Catholic musicians gathered to blog about liturgy and life
Praying for Baby Wood's speedy and safe delivery. What a fortunate child to grow up surrounded by beautiful music and poetry!
Indeed a fortunate child. Regarding recent comments about Renaissance composers, would anyone like to comment on the following? In the first decade of the 19th century an obscure European court commissioned settings of the Ordinary of the Mass which led to the late six Masses of Haydn, the crown of that great composer's career, the Mass in C of Beethoven, and five splendid Masses by Hummel, who is unjustly neglected (I am listening to one of his Masses as I type).
I remember walking into Brompton Oratory in 1973 and being hit by Haydn's 'Nelson' Mass – after years of 'kumbaya' and 'Michael row the boat ashore' I was immediately reconnected to Catholicism.
Hello, JP! I can't imagine the thrill of walking into a church and hearing music on that scale. It would never happen in my diocese that is for sure. I don't know any of the Masses you mention but will look them up. The only Hadyn Mass I know is the Paukenmesse which is spectacular of course. My husband and I are very fond of Bach's Mass in B minor but I'm not familiar with very many orchestral Masses.
The Brompton Oratory is a very special place. When I go to London, I always try to attend Sunday Mass there, as well as at Westminster Cathedral, and evensong at Westminster Abbey and St. Paul;s Cathedral.
Hearing these very special Masses on occasion aids in the attendance at the usual parish Mass; one recalls the beauty of the experience, and, since it is the same Mass everywhere, the recollection of that wonderful Mass helps to make up for the limitations of the parish Mass.
Many of us can recall the time when a really beautiful Mass helped to rejuvenate our faith; for me, it was simply Gregorian Masses for Holy Week.
Four years ago the feast of Pentecost coincided with the bicentenary of Haydn's death, and B XVI marked it with the liturgical use of the composers last (and arguably greatest) Mass setting, the Harmoniemesse. The application of the late 18th century symphonic style to the Ordinary of the Mass works brilliantly; the through-composed style is not overlong, although it's better suited to the EF (the long Benedictus should be sung after the Consecration). Nor is Hummel second-rate Haydn; his use of the brass and woodwind is individual and innovative, and his soaring melodic lines are memorable.
I recall Easter Sunday Mass in Prague in 1993 (Jakobskirche) where the resident choir and orchestra gave us the Mass in D by Dvorak, which is probably the last in that great tradition. A schola of twenty university students provided the Propers, and the Mass was mostly in Latin. Standing room only, and the sermon was too long (and in Czech). But as soon as the priest intoned "Credo in Unum Deum" and choir, soloists and orchestra burst forth in what can only be called Brucknerian splendour, I was utterly transported. A young girl standing next to me had tears streaming down her face.

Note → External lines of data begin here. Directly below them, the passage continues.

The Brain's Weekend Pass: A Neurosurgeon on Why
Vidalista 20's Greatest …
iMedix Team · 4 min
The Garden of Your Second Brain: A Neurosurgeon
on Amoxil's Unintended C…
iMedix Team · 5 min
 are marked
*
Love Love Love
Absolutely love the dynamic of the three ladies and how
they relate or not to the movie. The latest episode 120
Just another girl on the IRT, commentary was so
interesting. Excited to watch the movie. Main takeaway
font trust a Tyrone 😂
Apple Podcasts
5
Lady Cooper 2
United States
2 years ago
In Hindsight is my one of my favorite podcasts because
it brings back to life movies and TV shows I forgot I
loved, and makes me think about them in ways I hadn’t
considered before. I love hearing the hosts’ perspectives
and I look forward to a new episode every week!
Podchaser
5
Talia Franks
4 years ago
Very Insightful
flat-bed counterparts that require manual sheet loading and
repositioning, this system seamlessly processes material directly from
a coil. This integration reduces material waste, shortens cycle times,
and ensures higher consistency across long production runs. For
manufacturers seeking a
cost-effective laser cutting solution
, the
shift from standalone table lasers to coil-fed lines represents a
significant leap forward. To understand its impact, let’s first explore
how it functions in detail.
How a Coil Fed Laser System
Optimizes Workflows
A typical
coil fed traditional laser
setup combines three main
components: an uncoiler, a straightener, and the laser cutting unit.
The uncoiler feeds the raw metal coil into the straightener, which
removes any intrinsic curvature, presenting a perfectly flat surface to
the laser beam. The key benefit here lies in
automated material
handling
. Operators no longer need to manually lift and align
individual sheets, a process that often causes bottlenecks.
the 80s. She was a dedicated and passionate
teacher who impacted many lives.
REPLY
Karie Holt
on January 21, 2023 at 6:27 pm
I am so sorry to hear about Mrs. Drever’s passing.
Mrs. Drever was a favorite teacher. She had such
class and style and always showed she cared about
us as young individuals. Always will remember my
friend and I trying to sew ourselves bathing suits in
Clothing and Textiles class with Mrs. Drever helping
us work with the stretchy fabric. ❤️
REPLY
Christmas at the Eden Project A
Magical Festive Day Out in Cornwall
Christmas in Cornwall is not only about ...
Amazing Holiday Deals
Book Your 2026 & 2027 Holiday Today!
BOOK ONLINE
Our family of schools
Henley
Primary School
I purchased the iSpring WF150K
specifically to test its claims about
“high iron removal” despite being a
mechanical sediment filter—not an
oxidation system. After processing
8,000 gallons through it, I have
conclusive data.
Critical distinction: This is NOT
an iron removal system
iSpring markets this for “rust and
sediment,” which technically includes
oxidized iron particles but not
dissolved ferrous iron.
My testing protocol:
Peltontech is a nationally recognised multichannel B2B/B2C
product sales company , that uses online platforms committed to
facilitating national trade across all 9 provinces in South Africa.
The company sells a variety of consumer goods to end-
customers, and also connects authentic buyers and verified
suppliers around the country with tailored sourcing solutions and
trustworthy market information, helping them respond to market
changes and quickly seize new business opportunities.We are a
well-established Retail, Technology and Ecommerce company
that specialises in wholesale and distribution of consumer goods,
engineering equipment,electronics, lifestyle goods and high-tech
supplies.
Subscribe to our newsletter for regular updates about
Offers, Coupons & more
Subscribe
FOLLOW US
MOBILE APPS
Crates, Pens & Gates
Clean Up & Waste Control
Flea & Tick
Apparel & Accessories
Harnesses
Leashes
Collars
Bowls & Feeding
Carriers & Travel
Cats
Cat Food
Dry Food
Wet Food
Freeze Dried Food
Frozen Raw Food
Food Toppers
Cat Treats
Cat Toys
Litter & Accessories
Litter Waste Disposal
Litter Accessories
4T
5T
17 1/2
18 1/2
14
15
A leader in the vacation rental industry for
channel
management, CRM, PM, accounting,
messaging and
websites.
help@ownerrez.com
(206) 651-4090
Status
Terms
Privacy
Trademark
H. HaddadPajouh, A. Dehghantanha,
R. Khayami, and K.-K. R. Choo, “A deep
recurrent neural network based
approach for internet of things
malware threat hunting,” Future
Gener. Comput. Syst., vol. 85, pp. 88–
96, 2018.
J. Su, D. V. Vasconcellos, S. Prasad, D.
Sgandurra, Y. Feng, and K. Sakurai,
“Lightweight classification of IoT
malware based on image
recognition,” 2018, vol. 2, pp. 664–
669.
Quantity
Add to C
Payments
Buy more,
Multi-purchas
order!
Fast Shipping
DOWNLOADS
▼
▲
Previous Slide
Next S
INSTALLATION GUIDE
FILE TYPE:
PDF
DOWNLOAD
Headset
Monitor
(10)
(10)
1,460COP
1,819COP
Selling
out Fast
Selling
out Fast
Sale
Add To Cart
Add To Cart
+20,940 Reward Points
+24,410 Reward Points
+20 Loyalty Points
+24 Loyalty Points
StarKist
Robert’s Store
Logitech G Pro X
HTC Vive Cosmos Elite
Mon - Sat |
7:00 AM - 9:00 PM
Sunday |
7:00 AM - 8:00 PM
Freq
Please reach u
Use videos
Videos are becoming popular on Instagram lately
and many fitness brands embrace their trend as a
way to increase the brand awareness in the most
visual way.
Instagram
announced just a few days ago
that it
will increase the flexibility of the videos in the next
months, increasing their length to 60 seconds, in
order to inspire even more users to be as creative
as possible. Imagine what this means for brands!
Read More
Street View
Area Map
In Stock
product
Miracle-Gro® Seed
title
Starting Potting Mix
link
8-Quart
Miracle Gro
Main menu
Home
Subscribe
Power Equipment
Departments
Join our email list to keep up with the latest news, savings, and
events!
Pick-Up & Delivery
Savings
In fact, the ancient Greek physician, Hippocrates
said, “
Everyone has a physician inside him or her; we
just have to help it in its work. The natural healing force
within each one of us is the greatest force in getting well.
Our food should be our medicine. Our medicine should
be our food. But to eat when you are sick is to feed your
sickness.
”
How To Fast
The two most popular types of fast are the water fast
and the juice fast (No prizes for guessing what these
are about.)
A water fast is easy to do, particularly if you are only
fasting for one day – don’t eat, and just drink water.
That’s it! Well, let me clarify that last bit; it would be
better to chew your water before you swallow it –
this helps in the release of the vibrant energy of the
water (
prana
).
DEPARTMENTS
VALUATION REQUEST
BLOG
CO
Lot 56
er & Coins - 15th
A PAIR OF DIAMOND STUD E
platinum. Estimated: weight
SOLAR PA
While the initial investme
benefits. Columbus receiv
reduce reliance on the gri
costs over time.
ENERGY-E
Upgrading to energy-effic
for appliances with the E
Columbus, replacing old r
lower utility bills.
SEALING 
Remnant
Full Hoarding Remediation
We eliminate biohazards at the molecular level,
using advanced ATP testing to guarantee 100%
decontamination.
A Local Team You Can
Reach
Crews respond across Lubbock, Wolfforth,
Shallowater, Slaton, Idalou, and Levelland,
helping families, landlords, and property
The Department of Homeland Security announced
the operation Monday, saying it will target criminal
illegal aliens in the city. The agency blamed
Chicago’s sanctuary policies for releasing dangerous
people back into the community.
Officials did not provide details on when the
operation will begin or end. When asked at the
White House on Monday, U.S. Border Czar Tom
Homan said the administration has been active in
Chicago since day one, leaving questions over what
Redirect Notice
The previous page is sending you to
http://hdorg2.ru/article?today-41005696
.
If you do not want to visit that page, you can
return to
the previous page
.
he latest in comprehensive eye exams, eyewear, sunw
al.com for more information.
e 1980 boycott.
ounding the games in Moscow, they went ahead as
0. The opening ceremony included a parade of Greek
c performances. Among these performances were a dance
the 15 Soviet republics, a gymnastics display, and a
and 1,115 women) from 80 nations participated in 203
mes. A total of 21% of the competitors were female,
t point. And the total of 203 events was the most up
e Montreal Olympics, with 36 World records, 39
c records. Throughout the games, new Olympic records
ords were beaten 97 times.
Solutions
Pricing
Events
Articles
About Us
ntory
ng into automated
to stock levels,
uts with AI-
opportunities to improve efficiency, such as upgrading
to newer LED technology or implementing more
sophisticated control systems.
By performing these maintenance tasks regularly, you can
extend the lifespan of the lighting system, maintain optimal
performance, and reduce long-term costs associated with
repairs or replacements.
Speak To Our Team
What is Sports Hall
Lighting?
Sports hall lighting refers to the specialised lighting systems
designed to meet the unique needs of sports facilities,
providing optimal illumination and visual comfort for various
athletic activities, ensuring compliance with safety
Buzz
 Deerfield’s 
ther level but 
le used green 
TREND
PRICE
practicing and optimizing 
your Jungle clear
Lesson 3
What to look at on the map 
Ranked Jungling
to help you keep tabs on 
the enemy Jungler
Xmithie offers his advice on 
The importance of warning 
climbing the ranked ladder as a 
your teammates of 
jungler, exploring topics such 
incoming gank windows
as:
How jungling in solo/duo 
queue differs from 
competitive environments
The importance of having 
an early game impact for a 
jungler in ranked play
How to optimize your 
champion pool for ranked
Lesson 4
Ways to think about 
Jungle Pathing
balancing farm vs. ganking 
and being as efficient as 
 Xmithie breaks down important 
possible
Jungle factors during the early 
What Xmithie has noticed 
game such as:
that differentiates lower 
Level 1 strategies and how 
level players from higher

The Easter Mass in Prague sounds like heaven! I'm listening to the Dvorak Mass in D now on YouTube; it's very moving.
Thanks for mentioning the Harmoniemesse also. Absolutely delightful. I listened to YouTube, but I'm happy to see that John Eliot Gardiner has a recording of this and the Schopfungmesse— since I'm partial to his work.
Must be lovely to visit all these amazing places and hear such splendid choral music! I've never attended an actual orchestral Mass, though I've heard recordings. It must be quite a moving experience.
To be fair, the London Oratory doesn't have an orchestra very often (Xmas Midnight Mass, and perhaps St Philip's Day) and usually the organ has to stand in. The same goes for the other English Oratories, and I read today that York is to get a Congregation, which means that there will be five (London and Birmingham having been joined by Oxford and Manchester). Wherever they go it means Latin Masses in both forms, exemplary ars celebrandi, and good music.
Dr Mahrt's comment about evensong is apposite, since with the Ordinariate this service (combining vespers and compline) is now part of Catholic liturgy. Benedict XVI is certainly the pope of Christian unity.
Another bit of good news. A high proportion of young men applying for the priesthood in Westminster diocese say they are influenced by the Old Mass. Only a few years ago they would have been shown the door. Not any longer, and I understand the situation in the USA is similar.